Yağmura karşı aldığım tedbir ters tepti yürürken. Anlayacağın, içim sağnak kıyametken, dışım kuruydu. Sondan başa giden yol uzun ve yorucu. Yine de yürüdüm. Önce hızla. Uzaklaşmak için. Sonra ağır adımlarla. Yol boyunca sağım solum, çeşme. Gittikçe koca mezarlığın bile yeşilliği tükenmekte. Yer kıtlığından kimsecikler "Başıma bir kavak ağacı, ayağımın ucuna selvi.." diye, vasiyet etmiyor olsa gerek. Ben tembihledim. Küçük bir gül ağacı istedim. Ama bembeyaz olanından. Hava o kadar kasvetliydi ki, yağmur telaşından mezarlığın kadrolu kalabalığı da yoktu ortalıkta. Su döken, mendil satan, çiçek satan çocuklar yoktu ortalıkta. Eski moda bir mezarlığın her yeni konuğuyla tazelediği dekorasyonunu izledim yol boyunca. Hava griden fümeye dönüyordu. Aniden karardı. O zaman hızlandım. İtiraf edeyim, korktum. Sondan başa doğru yürüdüğümü hatırlattım kendime, korkumu hafifleteyim diye. Yeniden doğar gibi dedim, sondan başa yürüyorsun. Dua et.. Ha gayret..

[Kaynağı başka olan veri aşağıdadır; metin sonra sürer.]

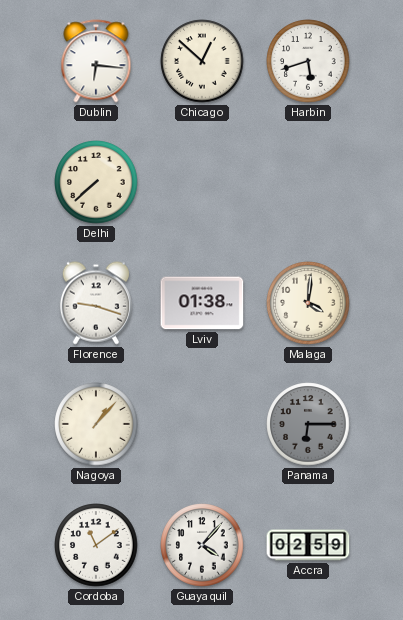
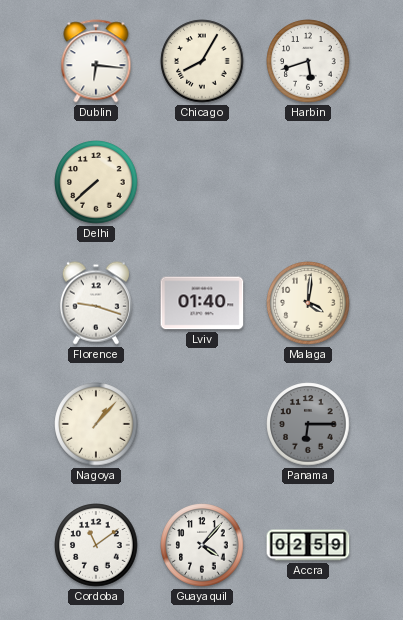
Chicago: 12:52 -> 8:05
Lviv: 01:38 -> 01:40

Son yokuşu tırmanıp çıkış kapısına vardığımda kısa bir an durup soluk aldım. Sigarayı bırakmalıyım. Başımdaki örtüyü sıyırdım. Terlemişim. Rüzgar yememeli bu terin üzerine. Önümde kıpırtısız duran trafiğin müdavimi sürücüler de benim gibi korkuyor olmalılar ki, sonuna kadar basıyorlardı kornalarına. Mezarlıktan geçerken korkudan ıslık çalar gibi. Bu manzaranın eşlik ettiği bir mezarlığın kapısına da "Huzur içinde yatsınlar!" diye yazamazlardı ya, alay eder gibi. Şehrin göbeğinde, bu canhıraş kakafonide kim, nasıl bulsun huzuru. Elimdeki küçük Saka'da kalan son damlaları, yol kenarında salınan bodur, kırmızı güllere döktüm. Saldım kendimi can hıraş bir korna seline...
Sana, bugün yine ve sadece
selam yolladım,
baba..
• Bu yazı 5 temmuz 2005 tarihinde Ekşi Sözlük'te yayınlanmıştır.